Source document |
★ ★ ★
The library uses GPU-accelerated variational inference for fast model training on large datasets. Its probabilistic framework properly accounts for the count nature of sequencing data. Pre-trained models enable transfer learning for cell type annotation without retraining. The modular architecture lets researchers combine different model components for custom analysis pipelines.

How to Use It?

Basic Usage

import scvi
import scanpy as sc

adata = sc.read_h5ad("pbmc_dataset.h5ad")
adata.layers["counts"] = adata.X.copy()
sc.pp.normalize_total(adata)
sc.pp.log1p(adata)
sc.pp.highly_variable_genes(adata, n_top_genes=2000)

scvi.model.SCVI.setup_anndata(adata, layer="counts", batch_key="batch")
model = scvi.model.SCVI(adata, n_latent=30, n_layers=2)
model.train(max_epochs=200, early_stopping=True)

latent = model.get_latent_representation()
adata.obsm["X_scVI"] = latent
sc.pp.neighbors(adata, use_rep="X_scVI")
sc.tl.umap(adata)

Real-World Examples

de_results = model.differential_expression(
    groupby="cell_type",
    group1="CD4 T cells",
    group2="CD8 T cells"
)

significant = de_results[
    (de_results["bayes_factor"] > 3) &
    (abs(de_results["lfc_mean"]) > 0.5)
].sort_values("bayes_factor", ascending=False)

print(f"Significant DE genes: {len(significant)}")
print(significant[["lfc_mean", "bayes_factor"]].head(10))

scvi.model.TOTALVI.setup_anndata(
    adata, layer="counts",
    protein_expression_obsm_key="protein_expression",
    batch_key="batch"
)
totalvi_model = scvi.model.TOTALVI(adata)
totalvi_model.train(max_epochs=200)
protein_fore, protein_back = totalvi_model.get_protein_foreground_probability()

Advanced Tips

Use early stopping with a validation set to prevent overfitting, especially with smaller datasets. Save trained models for reproducibility and transfer learning using model.save(), which preserves all model parameters and training configuration. Leverage the scArches extension for mapping new query datasets onto existing reference atlases without retraining the full model. When working with very large datasets, consider using the train_size parameter to control the proportion of cells used for validation, and monitor training loss curves to confirm convergence before downstream analysis.
★ ★ ★
Study questions |
1. Please decide whether each statement agrees with the scvi library text, answering yes or no and quoting the deciding words: (a) The library trains models with GPU-accelerated variational inference. (b) The basic usage code builds the model with 50 latent dimensions. (c) Pre-trained models must be retrained before they can annotate cell types.
2. Write the next part of the scvi library text, picking up right after its final sentence.
The scvi library text is all you need here; the data after it can be set aside.

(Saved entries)
★ ★ ★
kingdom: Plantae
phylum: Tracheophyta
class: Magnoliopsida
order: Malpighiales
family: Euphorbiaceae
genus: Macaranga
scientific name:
★ ★ ★
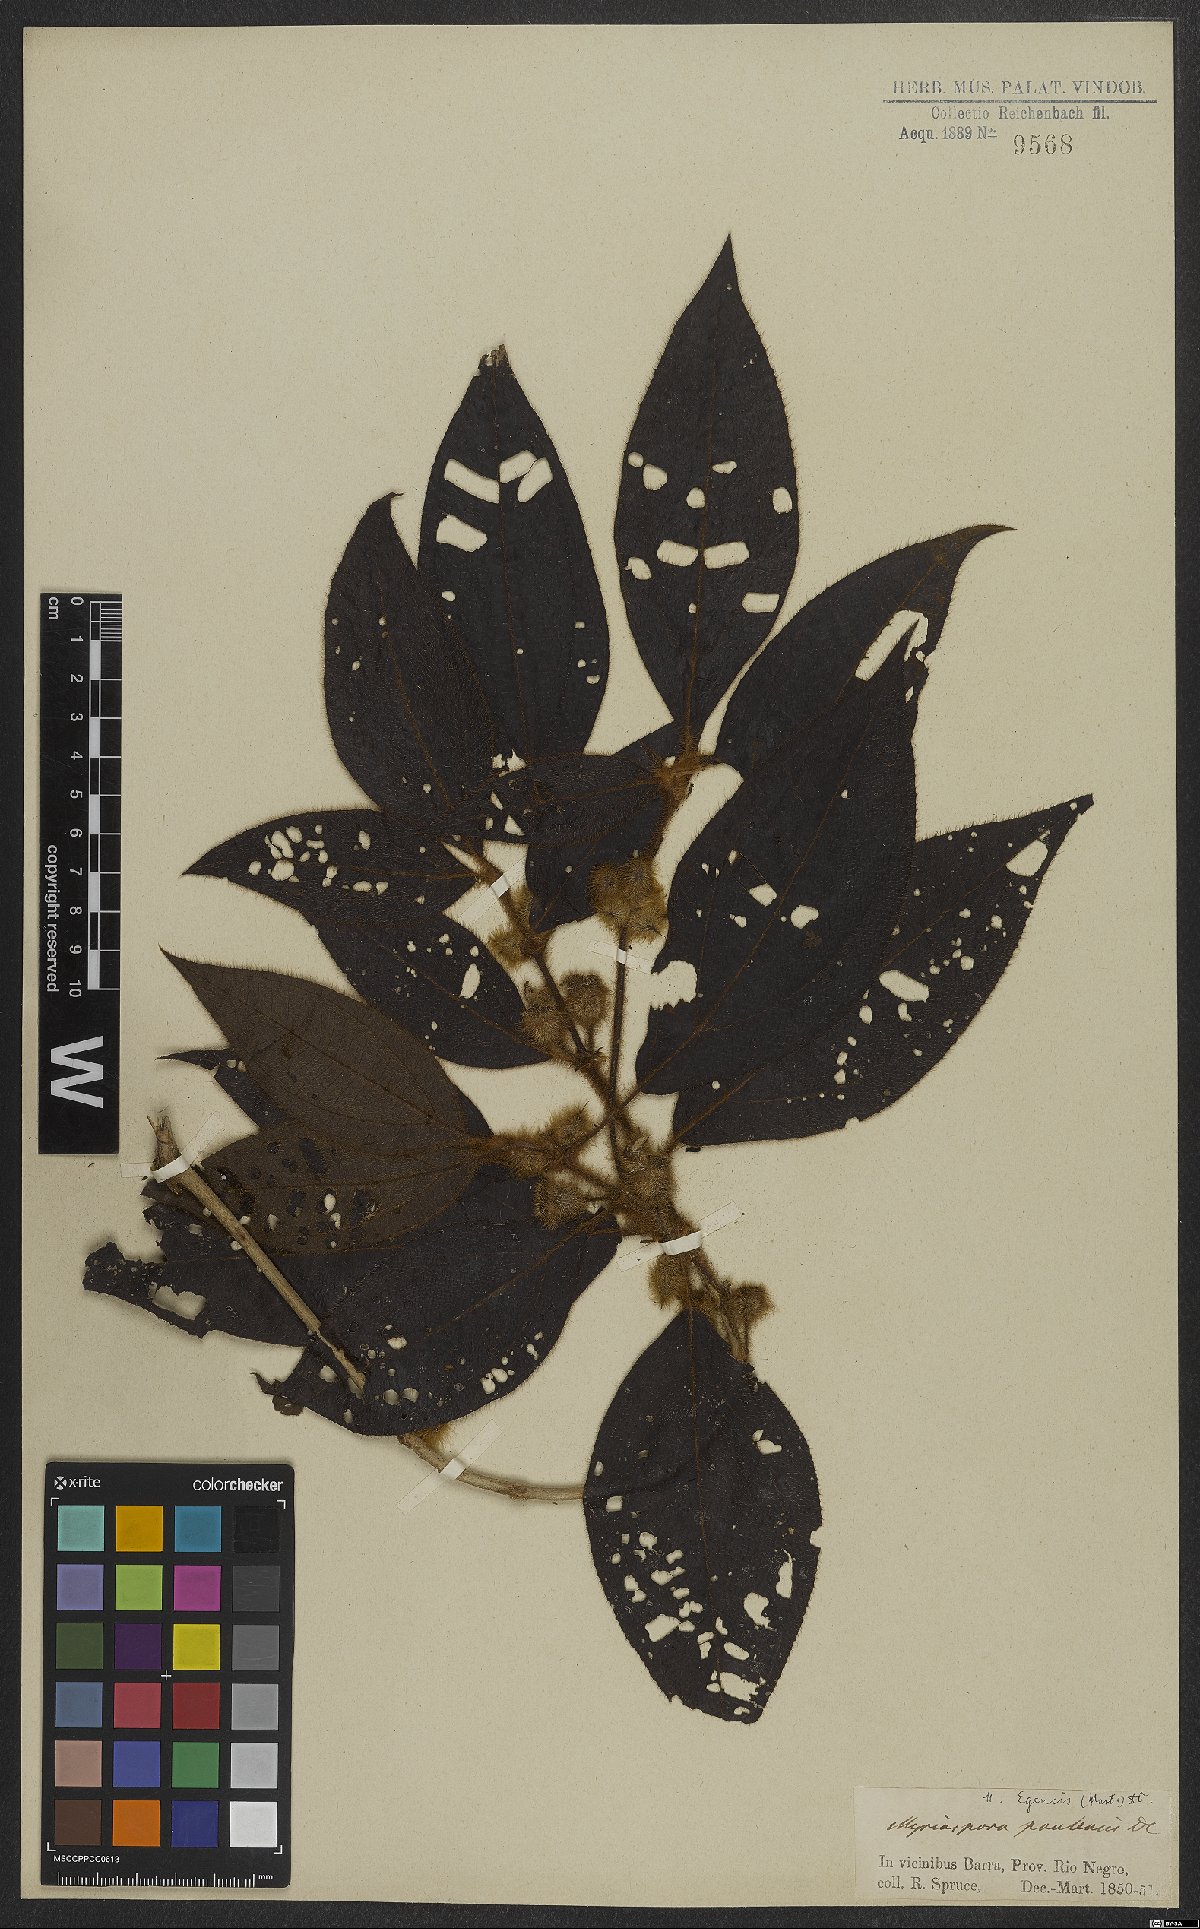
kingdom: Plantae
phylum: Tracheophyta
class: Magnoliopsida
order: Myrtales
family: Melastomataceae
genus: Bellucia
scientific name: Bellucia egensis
★ ★ ★
Expected outputs |
1.
(a) Yes: "The library uses GPU-accelerated variational inference for fast model training on large datasets."
(b) No: "model = scvi.model.SCVI(adata, n_latent=30, n_layers=2)"
(c) No: "Pre-trained models enable transfer learning for cell type annotation without retraining."

2.
When to Use It?

Use Cases

Use scvi-tools when integrating single-cell datasets from multiple experiments that have batch effects, when performing differential expression analysis that properly models count data, when building cell type reference atlases for automated annotation, or when analyzing multi-modal single-cell data combining gene expression with protein measurements.

Related Topics

Scanpy for preprocessing and visualization, AnnData for data storage, PyTorch for model customization, single-cell genomics analysis workflows, and Bayesian statistical methods all complement scvi-tools usage.

Important Notes

Requirements

Python 3.9 or later with PyTorch installed. AnnData formatted datasets with raw count matrices. A GPU is strongly recommended for training on datasets with more than 100,000 cells to achieve reasonable training times, but CPU training is supported for smaller datasets.

Usage Recommendations

Do: use raw count data as input rather than normalized data, since scvi-tools models the count distribution directly. Include batch information during model setup to enable batch correction. Validate results using established marker genes for known cell types.

Don't: normalize or log-transform counts before passing them to scVI, as the model expects raw integers. Train models on highly variable genes selected from a single batch, as this biases gene selection. Skip hyperparameter tuning for production analyses.

Limitations

Model training time scales with dataset size and may require hours for datasets exceeding one million cells. The probabilistic framework assumes specific data distributions that may not fit all assay types perfectly. Transfer learning works best when query and reference datasets use similar sequencing technologies.